Medical debt is one of the nation's largest bankruptcy stimulants. Hospital stays, exotic medications and steep monthly premiums have helped fester a plague of debilitating debt obligations that is said to affect millions of Americans.
Today, on what may eventually be considered an historic day for American government, the United State Congress may have found a cure. Or at the very least, it could be argued that the political chemo drip that has been hanging over the country's head for almost a century has started to have an effect.
On the eve of our country's most recognized reason to come together with families and to celebrate life's little importances, like health and happiness, the United State Senate approved a healthcare reform bill that contains some of the most sweeping changes ever introduced to the $2.5 trillion healthcare industry.
In its current dosage, the bill will broaden medical coverage to 30 million citizens currently deemed uninsured. Once in place, 94 percent of the country will be covered. The bill also introduces provisions that will require industry providers to cease denying coverage to people with existing medical problems.
Other highlights include the requirement for most Americans to have coverage, a subsidy program to assist those unable to pay for an entire plan and a system of state-run insurance exchanges in which people can compare potential insurance products.
Every year, more Americans file bankruptcy because of medical debt. Quite often, even those with good coverage find themselves unable to cope economically with the burden of sickness. The American Journal of Medicine reported earlier this year the number of families in debt because of hospital bills is growing quickly. Specifically, the organization's report cited that 62 percent of all bankruptcies in 2007 were rooted in medical obligations. And that was before the recession's tentacles were able to fully strangle the country.
Most of those surveyed in the report were college educated and middle class. Here are some more stats:
- Unaffordable bills were directly attributed to 92 percent of medical bankruptcies
- Loss of income due to illness caused 40 percent
- A quarter of all business that provide health insurance benefits cancel them when an employee experiences a serious illness
- An additional 25 percent cancel medical health benefits within a year of onset of an employee's medical problems
The debate on medical insurance reform is far from over. In fact, it will never end. Today's measure will ignite an entirely new litany of political diatribes, grandstands, agendas and campaign platforms.
The majority of Republicans are remaining firm on their stance that the bill is an intrusion into the private sector and a government power-grab, arguing also that it will increase the budget deficit and slash a patients' right to choose how they are covered.
Additionally, with the President's approval rating far below from where it ballooned just after his election almost a year ago, critics are using the health care bill debate as a pulpit from which to preach about broken promises, expanding government and un-accounted for policy blunders. No doubt the political haggling will slow the bill's ongoing maturity.
In the end, the bill is about providing American's with a reasonable shot at being able to financially afford being sick. Sure, there is not much talk about prevention, maintaining personal health or altering the lifestyle habits that contribute to the economic weight of our medical bills. But at least the problem has finally reached its spot in the limelight. And from here, it looks as if the only direction left to go, is up.

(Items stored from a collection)
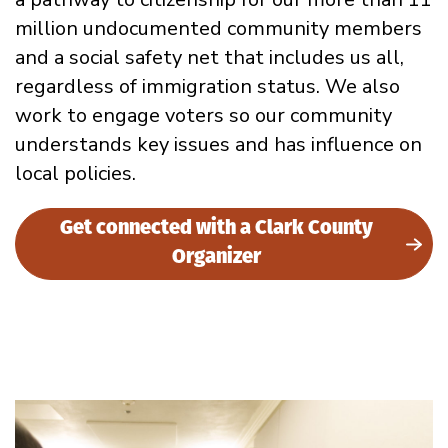
million undocumented community members
and a social safety net that includes us all,
regardless of immigration status. We also
work to engage voters so our community
understands key issues and has influence on
local policies.
Get connected with a Clark County
Organizer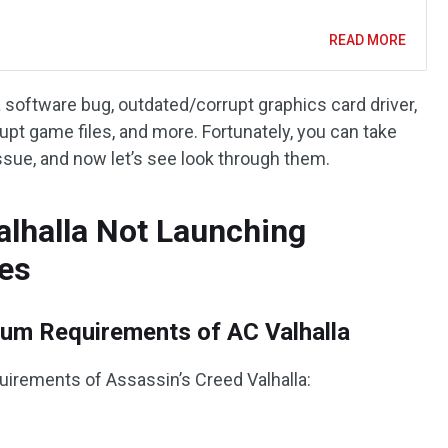
READ MORE
 software bug, outdated/corrupt graphics card driver,
pt game files, and more. Fortunately, you can take
ssue, and now let’s see look through them.
alhalla Not Launching
es
um Requirements of AC Valhalla
uirements of Assassin’s Creed Valhalla: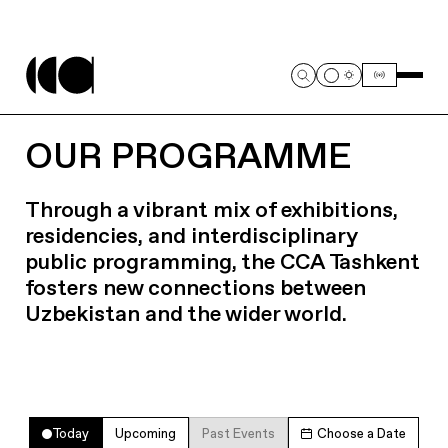
OUR PROGRAMME
Through a vibrant mix of exhibitions,
residencies, and interdisciplinary
public programming, the CCA Tashkent
fosters new connections between
Uzbekistan and the wider world.
Today
Upcoming
Past Events
Choose a Date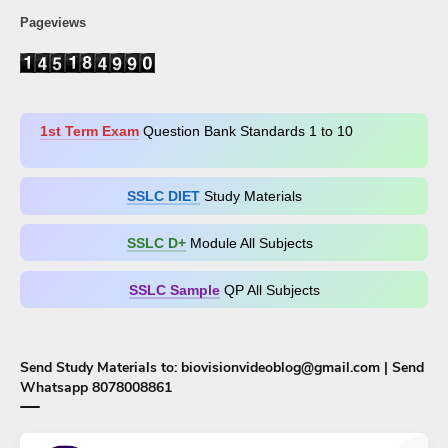
Pageviews
1st Term Exam
Question Bank Standards 1 to 10
SSLC DIET
Study Materials
SSLC D+​
Module All Subjects
SSLC Sample
QP All Subjects
Send Study Materials to: biovisionvideoblog@gmail.com | Send
Whatsapp 8078008861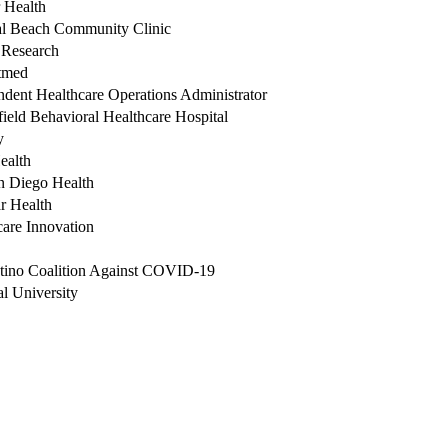
 Health
al Beach Community Clinic
Research
tmed
ndent Healthcare Operations Administrator
ield Behavioral Healthcare Hospital
y
ealth
 Diego Health
r Health
care Innovation
tino Coalition Against COVID-19
l University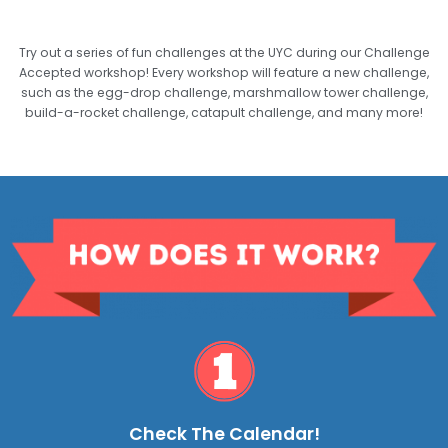
Try out a series of fun challenges at the UYC during our Challenge
Accepted workshop! Every workshop will feature a new challenge,
such as the egg-drop challenge, marshmallow tower challenge,
build-a-rocket challenge, catapult challenge, and many more!
Check The Calendar!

> WHAT IS REQUIRED
In the article on medical debt and healthcare reform, what percentage of the country will be covered once the Senate bill is in place?

> RESPONSE TO THE EXERCISE
94 percent